▶ **Text shown**
____
Did you know that motorcycle bikers are 27 times more likely to experience a fatal accident than car drivers, according to the National Highway Traffic Safety Administration (NHTSA)?
The very nature of motorcycles makes them more of a risk to drive. They are faster than cars and offer significantly less protection from the road and external forces. If the driver fails to wear a helmet the accident could turn deadly; but regardless, bodily injury is almost guaranteed.
According to Denver motorcycle accident lawyer Lampert & Walsh, other risks associated with motorcycles include:
- Inattentive drivers: The greatest threat to a careful motorcyclist is a distracted passenger car driver. If a neighboring driver is on the phone or under the influence, then you must be on alert and protect yourself from potential harm.
- Driver inexperience: High-risk riders that lack experience but engage in risky behavior can crash more often.
- Road conditions: Motorcycles don’t absorb bumps or surface changes as well as cars. For example, debris on the road can affect a bike more easily.
- Less stability: Fewer wheels and less machine stabilizing means that bikers must drive more carefully to avoid slips and unsafe movements.
- Lower visibility: Motorcycles have a smaller body than cars, making them easier for other drivers to miss on the road.
- Weather: When riding a motorcycle, you are more exposed to the outside elements. On a foggy or rainy day, bikers do not have wipers or other car functions to help with visibility. They only have a single beam light to propel them forward.
If you recently acquired a motorcycle or are simply looking to stay informed on possible outcomes if you were to get into an accident, you’ve come to the right place.
Here’s a step-by-step guide on how to handle things after an accident from the moment it occurs to the days and weeks afterward.
1. Check Yourself and Others for Injury
You just got into a motorcycle accident. Perhaps it was with another biker. Maybe it was with a vehicle on the road. You could have crashed into someone or they could have crashed into you.
Perhaps even nobody else was involved and you made a sharp turn into a ditch or hit a pole.
Whatever the circumstances, the point is that you are alive, which is the most important thing. Do a scan of your body and make note of any pain points. If you have the ability to do so, check on the other individual(s) involved in the accident and assess their condition.
If you feel that an ambulance needs to be called for you or anyone else, be sure to call 991 and do so right away. Every second counts in these situations.
2. Take Photos
The next step while you wait for law enforcement and the potential ambulance to arrive is to document the accident. Don’t move your vehicles or touch anything just yet. If you have the technology available, such as a cell phone or a camera, take pictures from a variety of angles.
____
▶ **Entries provided**
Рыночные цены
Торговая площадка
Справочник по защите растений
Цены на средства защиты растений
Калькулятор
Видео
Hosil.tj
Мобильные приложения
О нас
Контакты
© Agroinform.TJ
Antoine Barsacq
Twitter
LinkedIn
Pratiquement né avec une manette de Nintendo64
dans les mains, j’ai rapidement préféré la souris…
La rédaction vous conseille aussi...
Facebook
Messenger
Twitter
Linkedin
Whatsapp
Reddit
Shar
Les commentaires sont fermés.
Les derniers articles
____
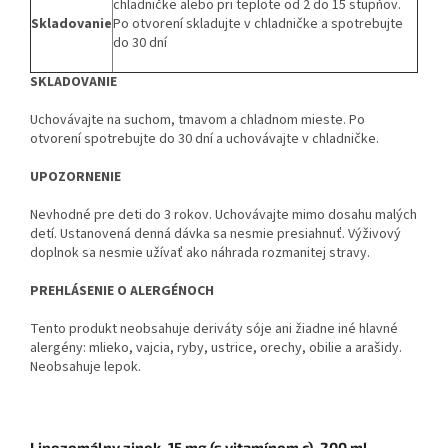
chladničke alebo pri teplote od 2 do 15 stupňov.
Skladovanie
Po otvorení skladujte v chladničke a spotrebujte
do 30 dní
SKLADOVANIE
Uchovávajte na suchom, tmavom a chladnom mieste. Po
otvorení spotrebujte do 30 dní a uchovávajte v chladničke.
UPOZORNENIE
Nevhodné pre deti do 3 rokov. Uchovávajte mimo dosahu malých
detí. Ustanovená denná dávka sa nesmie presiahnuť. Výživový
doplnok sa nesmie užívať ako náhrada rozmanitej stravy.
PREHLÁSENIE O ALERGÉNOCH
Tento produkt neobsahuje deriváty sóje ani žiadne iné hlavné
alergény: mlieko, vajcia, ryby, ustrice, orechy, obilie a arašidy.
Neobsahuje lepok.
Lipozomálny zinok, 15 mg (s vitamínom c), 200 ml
____
▶ **Exercise requirements**
[1] Copy the passage of the motorcycle accident guide that opens with the words containing "If you recently" and closes with "the right place.", swapping "motorcycle" for "scooter".
[2] According to the motorcycle accident guide, how many times more likely are motorcycle bikers than car drivers to experience a fatal accident?

▶ **Solutions to the tasks**
[1]
If you recently acquired a scooter or are simply looking to stay informed on possible outcomes if you were to get into an accident, you’ve come to the right place.

[2] 27 times more likely, according to the NHTSA.